Vekilin özen borcundan doğan sorumluluğunun belirlenmesinde, benzer alanda iş ve hizmetleri üstlenen basiretli bir vekilin göstermesi gereken davranış esas alınır." hükmüne yer verilmiştir. Bu itibarla vekil, vekil edenin yararına ve iradesine uygun hareket etme, onu zararlandırıcı davranışlardan kaçınma yükümlülüğü altındadır. Vekâletin kapsamı, sözleşmede açıkça gösterilmemişse, görülecek işin niteliğine göre belirlenir. (TBK'nın 504/1) Sözleşmede vekaletin nasıl yerine getirileceği hakkında açık bir hüküm bulunmasa veya yapılan işlem dış temsil yetkisinin sınırları içerisinde kalsa dahi vekilin bu yükümlülüğü daima mevcuttur. Hatta malik tarafından vekilin bir taşınmazın satışında, dilediği bedelle dilediği kimseye satış yapabileceği şeklinde yetkili kılınması, satacağı kimseyi dahi belirtmesi, ona dürüstlük kuralını, sadakat ve özen borcunu göz ardı etmek suretiyle, makul sayılacak ölçüler dışına çıkarak satış yapma hakkını vermez. Vekil edenin yararı ile bağdaşmayacak bir eylem veya işlem yapan vekil değinilen maddenin son fıkrası uyarınca sorumlu olur. Bu sorumluluk BK'de daha hafif olan işçinin sorumluluğuna kıyasen belirlenirken, TBK'de benzer alanda iş ve hizmetleri üslenen basiretli bir vekilin sorumluluğu esas alınarak daha da ağırlaştırılmıştır.

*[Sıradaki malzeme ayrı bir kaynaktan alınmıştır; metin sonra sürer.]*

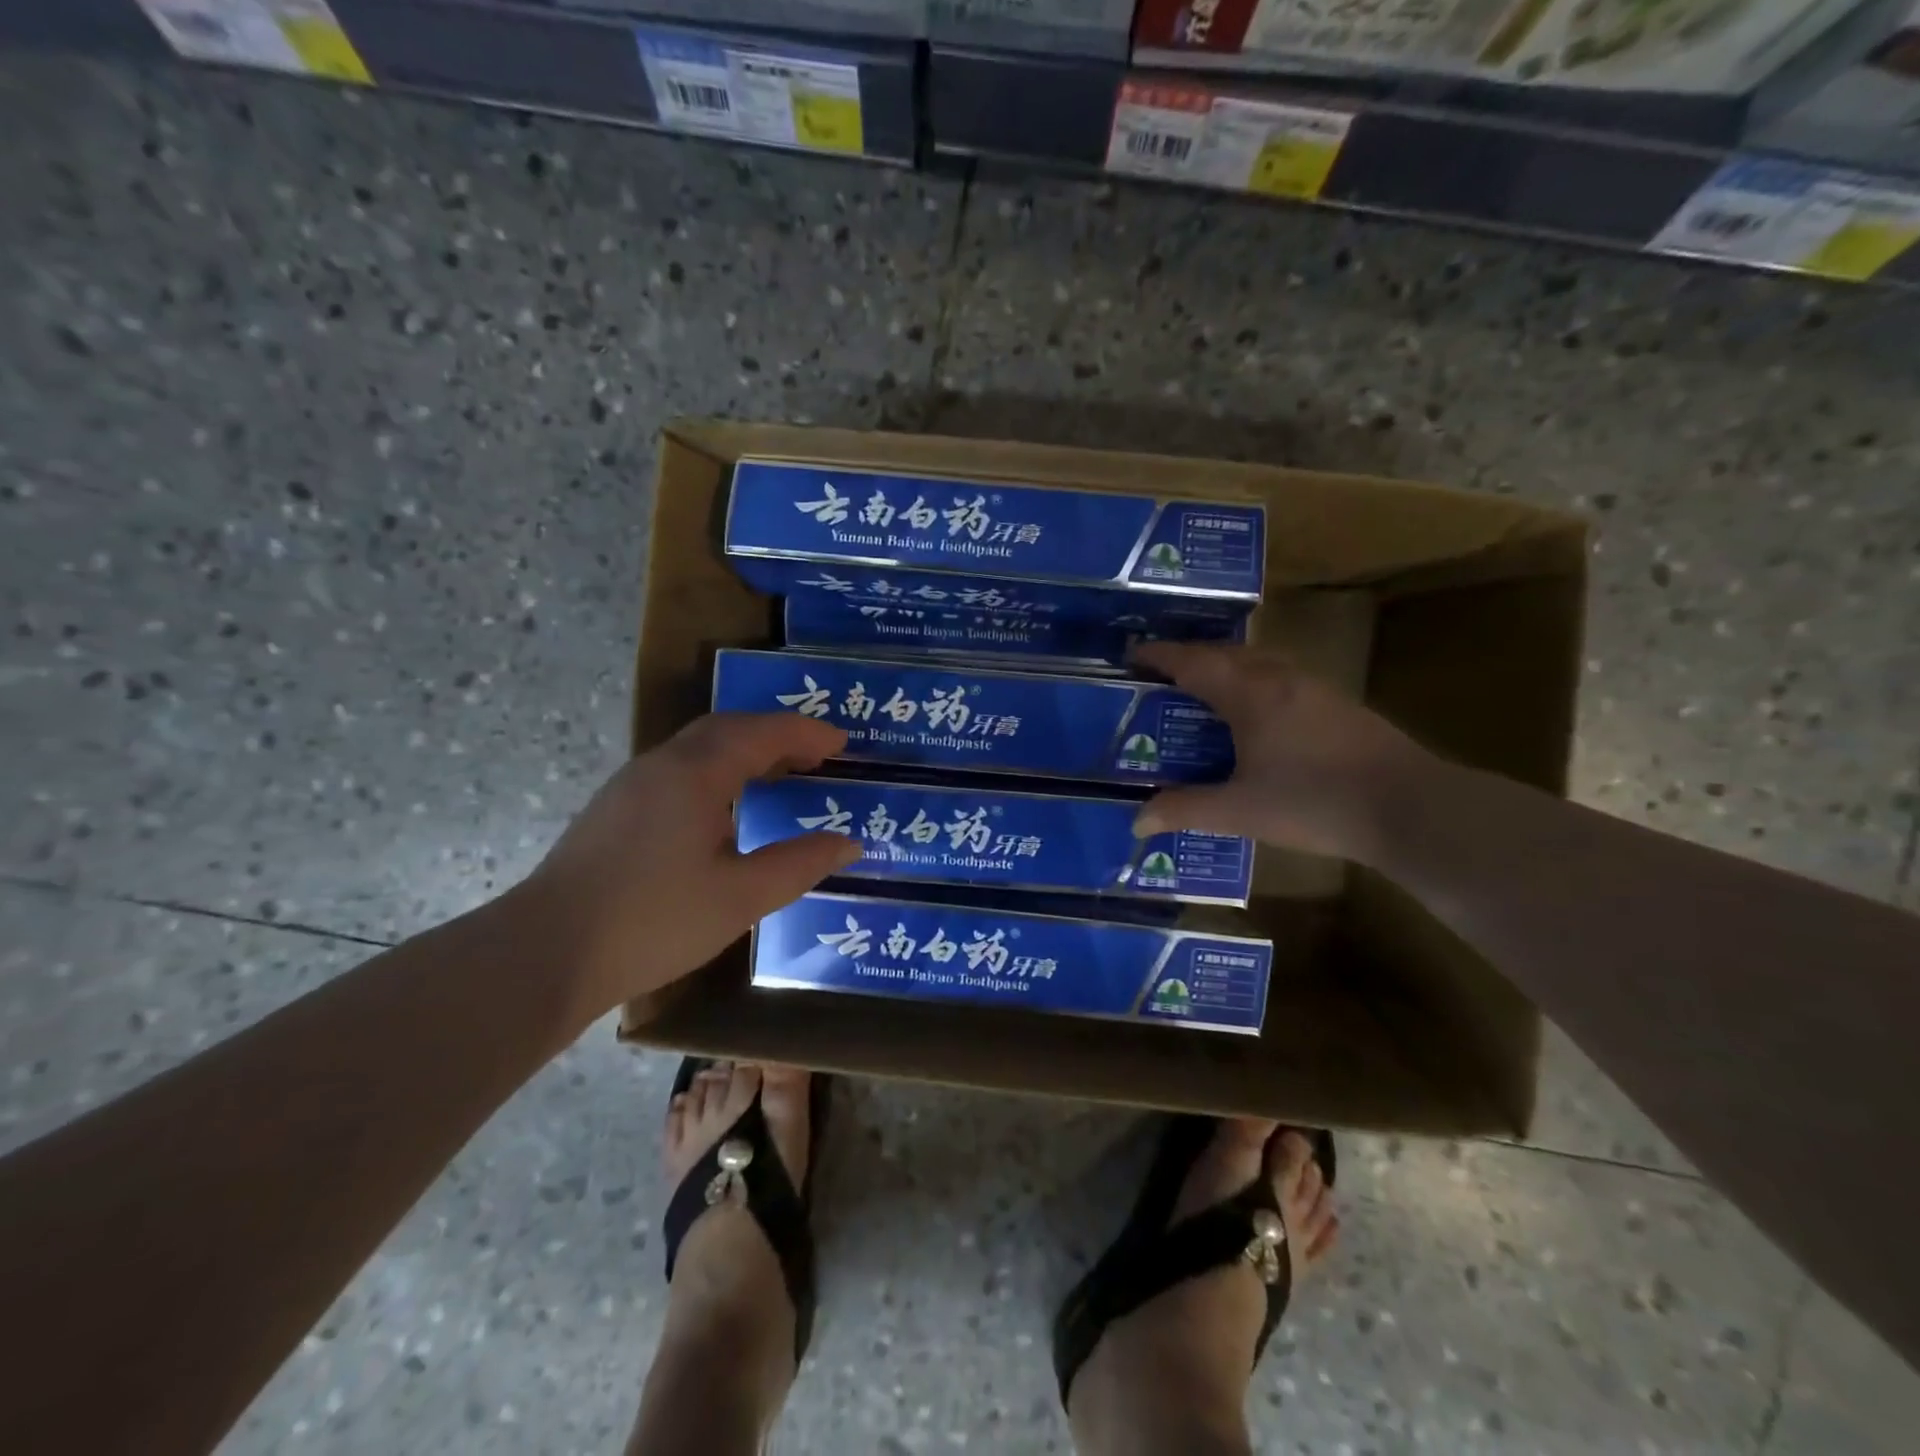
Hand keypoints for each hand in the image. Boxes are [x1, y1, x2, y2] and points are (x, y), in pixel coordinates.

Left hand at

Öte yandan, vekil ile sözleşme yapan kişi 4721 s. Türk Medeni Kanunu'nun (TMK) 3. maddesi anlamında iyi niyetli ise yani vekilin vekalet görevini kötüye kullandığını bilmiyor veya kendisinden beklenen özeni göstermesine rağmen bilmesine olanak yoksa, vekil ile yaptığı sözleşme geçerlidir ve vekil edeni bağlar. Vekil vekalet görevini kötüye kullansa dahi bu husus vekil ile vekalet eden arasında bir iç sorun olarak kalır, vekil ile sözleşme yapan kişinin kazandığı haklara etkili olamaz.

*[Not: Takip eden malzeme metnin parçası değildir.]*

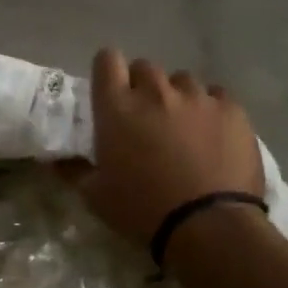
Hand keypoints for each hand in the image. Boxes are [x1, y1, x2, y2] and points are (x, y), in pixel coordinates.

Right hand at [73, 49, 264, 245]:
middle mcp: (155, 92)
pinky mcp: (231, 110)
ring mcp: (197, 97)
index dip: (108, 71)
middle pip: (145, 68)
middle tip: (145, 117)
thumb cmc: (142, 210)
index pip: (106, 60)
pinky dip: (210, 109)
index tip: (110, 90)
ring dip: (177, 97)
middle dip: (142, 87)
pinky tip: (212, 134)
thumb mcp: (95, 196)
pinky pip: (216, 95)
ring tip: (183, 126)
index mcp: (117, 107)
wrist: (209, 226)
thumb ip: (74, 170)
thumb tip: (55, 160)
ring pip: (182, 81)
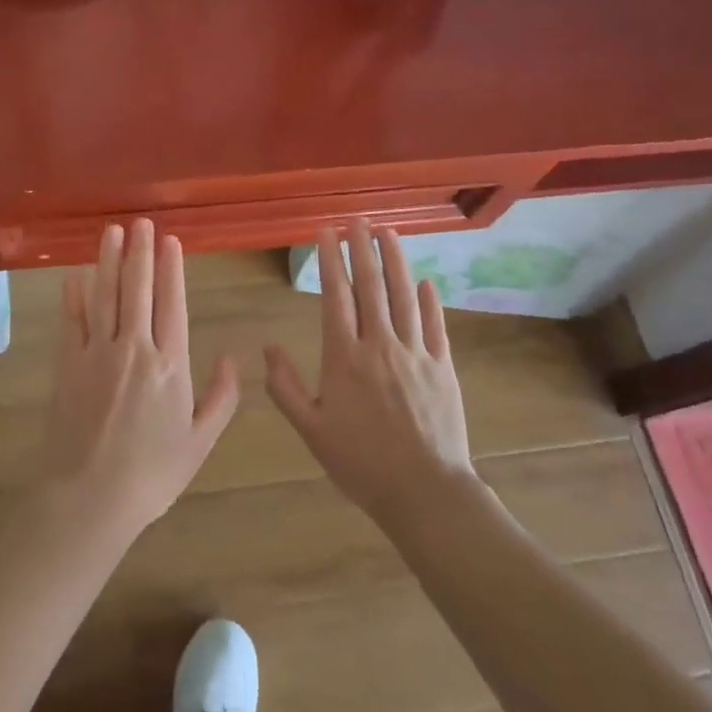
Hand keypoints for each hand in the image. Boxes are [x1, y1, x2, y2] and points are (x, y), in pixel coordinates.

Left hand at [39, 220, 239, 540]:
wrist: (90, 498)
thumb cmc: (152, 473)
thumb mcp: (200, 442)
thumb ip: (222, 398)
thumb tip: (233, 358)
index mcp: (170, 365)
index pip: (173, 303)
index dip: (172, 269)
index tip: (170, 241)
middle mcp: (134, 348)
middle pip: (137, 289)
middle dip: (141, 252)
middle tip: (141, 222)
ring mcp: (97, 353)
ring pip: (105, 295)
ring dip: (109, 260)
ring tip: (113, 231)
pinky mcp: (68, 365)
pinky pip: (72, 322)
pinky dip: (73, 296)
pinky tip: (75, 274)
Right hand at [266, 222, 476, 520]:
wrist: (423, 491)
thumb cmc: (360, 462)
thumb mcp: (310, 429)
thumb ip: (285, 386)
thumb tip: (268, 347)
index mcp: (344, 357)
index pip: (335, 296)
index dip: (329, 260)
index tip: (325, 232)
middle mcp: (380, 344)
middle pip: (371, 286)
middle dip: (362, 249)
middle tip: (357, 220)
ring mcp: (416, 353)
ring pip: (405, 296)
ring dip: (396, 261)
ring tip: (389, 233)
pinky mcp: (443, 367)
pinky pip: (436, 325)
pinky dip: (431, 300)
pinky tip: (426, 281)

Ne var ki, üçüncü kişi vekil ile çıkar ve işbirliği içerisinde ise veya kötü niyetli olup vekilin vekalet görevini kötüye kullandığını biliyor veya bilmesi gerekiyorsa vekil edenin sözleşme ile bağlı sayılmaması, TMK'nın 2. maddesinde yazılı dürüstlük kuralının doğal bir sonucu olarak kabul edilmelidir. Söz konusu yasa maddesi buyurucu nitelik taşıdığından hakim tarafından kendiliğinden (resen) göz önünde tutulması zorunludur. Aksine düşünce kötü niyeti teşvik etmek en azından ona göz yummak olur. Oysa bütün çağdaş hukuk sistemlerinde kötü niyet korunmamış daima mahkum edilmiştir. Nitekim uygulama ve bilimsel görüşler bu yönde gelişmiş ve kararlılık kazanmıştır.

6.3. Değerlendirme

Dosya kapsamına, toplanan delillere, hükmün dayandığı (V/6.2) no.lu paragraftaki yasal ve hukuksal nedenlere, (V/2.) no.lu paragrafta yer verilen ve hükmüne uyulan bozma kararında gösterildiği şekilde işlem yapılmış olmasına göre Bölge Adliye Mahkemesince yazılı şekilde karar verilmesinde herhangi bir isabetsizlik bulunmamaktadır.

VI. SONUÇ:

Açıklanan nedenlerle, davalılar vekilinin temyiz itirazının reddiyle usul ve kanuna uygun Bölge Adliye Mahkemesi kararının 6100 sayılı HMK'nın 370. maddesi uyarınca ONANMASINA, aşağıda yazılı 5.891,74 TL bakiye onama harcının temyiz eden davalılardan alınmasına, 21/09/2022 tarihinde kesin olmak üzere oy birliğiyle karar verildi.